La réunion bilatérale au Vatican avait, après tout, un invité indésirable auquel tout le monde pensait en regardant Trump et Zelensky dialoguer : Vladimir Poutine. La Russie est restée un spectateur silencieux et à distance de la confrontation et tout le jugement politique du dialogue sera basé sur l’attitude que l’Ukraine et, surtout, les États-Unis adopteront vis-à-vis de Moscou dans les semaines à venir. Pour Zelensky, l’objectif pourrait être de comprendre le «courage de négocier», tandis que pour Trump, il s’agit d’éviter de se présenter devant Moscou avec un allié délégitimé et frappé.

Ouvrir des portes là où il y a des murs

Il semble est que les États-Unis se sentent freinés par les manœuvres de Poutine, qui, d’une part, négocie et, de l’autre, exploite l’impasse diplomatique pour avancer sur le terrain. Moscou a annoncé hier la reconquête de l’oblast de Koursk, où les Ukrainiens avaient pénétré en août. Trump a attaqué son homologue russe sur Truth : «Poutine n’avait aucune raison de tirer des missiles sur des villes et des zones civiles ces derniers jours. Cela me fait penser qu’il ne veut pas arrêter la guerre, qu’il se moque de moi et qu’il devrait être traité différemment, par des sanctions bancaires ou des sanctions secondaires ? Trop de gens meurent».

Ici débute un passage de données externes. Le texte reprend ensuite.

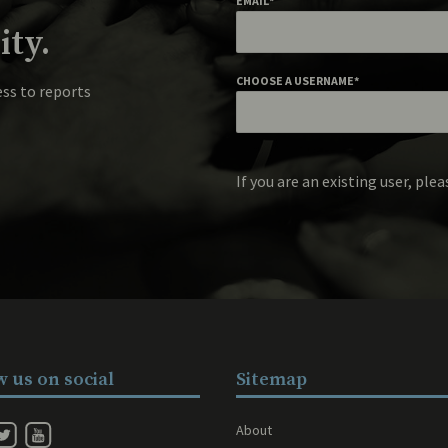
EMAIL
*
ty.
CHOOSE A USERNAME
*
ess to reports
If you are an existing user, ple
w us on social
Sitemap
About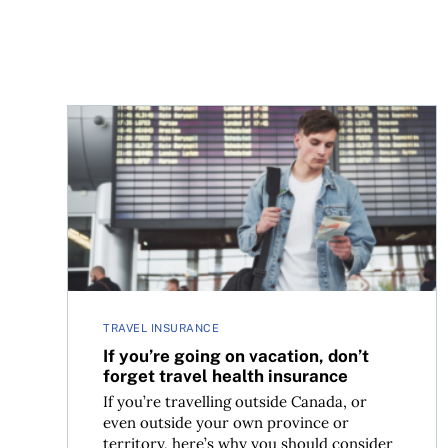
If you’re going on vacation, don’t forget travel h
TRAVEL INSURANCE
If you’re going on vacation, don’t
forget travel health insurance
If you’re travelling outside Canada, or
even outside your own province or
territory, here’s why you should consider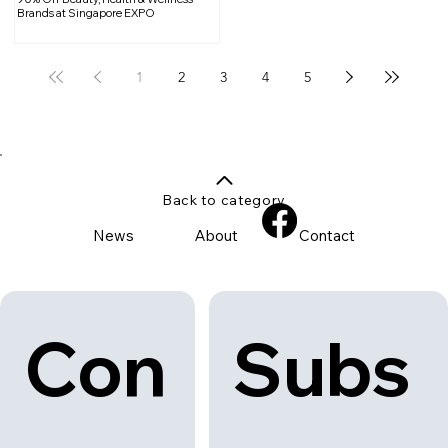
Brands at Singapore EXPO
1
2
3
4
5
Back to category
News
About
Contact
Con
Subs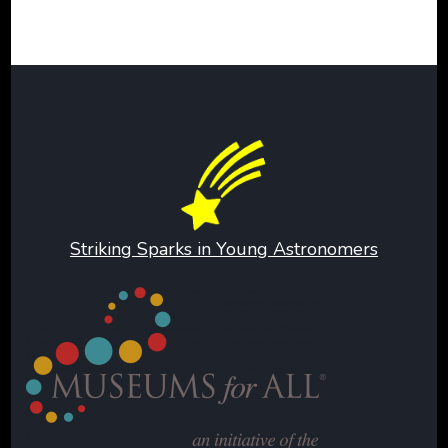
Striking Sparks in Young Astronomers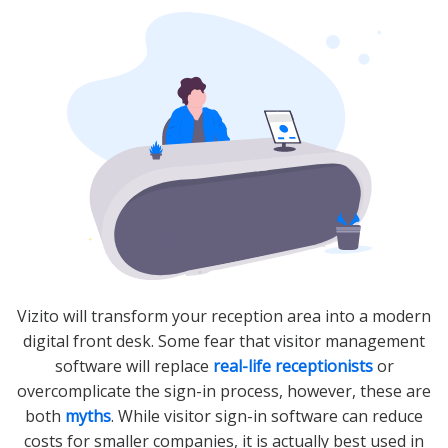
Vizito will transform your reception area into a modern
digital front desk. Some fear that visitor management
software will replace
real-life receptionists
or
overcomplicate the sign-in process, however, these are
both
myths
. While visitor sign-in software can reduce
costs for smaller companies, it is actually best used in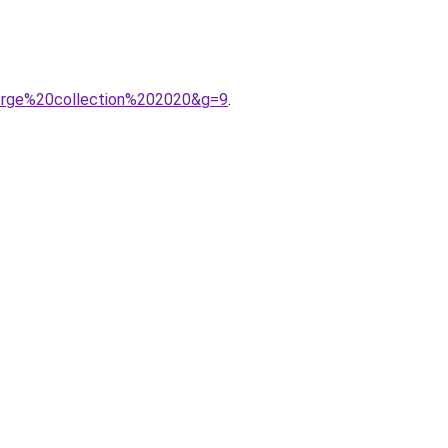
gorge%20collection%202020&g=9
.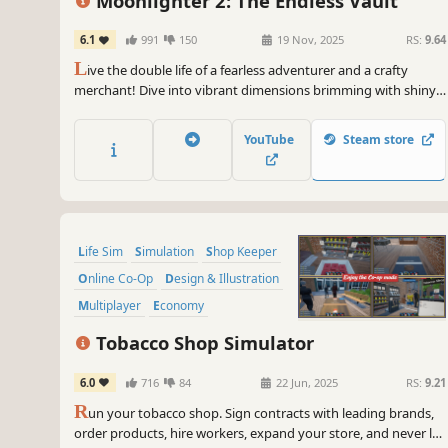
Moonlighter 2: The Endless Vault
6.1
991
150
19 Nov, 2025
RS:
9.64
L
ive the double life of a fearless adventurer and a crafty
merchant! Dive into vibrant dimensions brimming with shiny
loot and pesky enemies. Grow your shop, tinker with weapons
and gadgets, as well as make your mark among a ragtag
YouTube
Steam store
community of castaways.
Life Sim
Simulation
Shop Keeper
Online Co-Op
Design & Illustration
Multiplayer
Economy
Singleplayer
Tobacco Shop Simulator
6.0
716
84
22 Jun, 2025
RS:
9.21
R
un your tobacco shop. Sign contracts with leading brands,
order products, hire workers, expand your store, and never let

Le sentiment est qu’un accord n’est réalisable qu’en rassemblant les bonnes volontés pour prendre les mesures nécessaires et en rétablissant la confiance diplomatique en vue de sa mise en œuvre et de sa concrétisation. Voici le vaste programme qui est transmis aux chancelleries après la rencontre Trump-Zelensky et qui appelle directement la Russie à prendre, à son tour, les mesures en question. La puissance discrète de la diplomatie vaticane vise à ouvrir des portes là où tout le monde voit des murs. Concernant la relation personnelle entre Trump et Zelensky, les résultats sont déjà là. Quant au reste, les prochaines semaines révéleront l’issue du processus.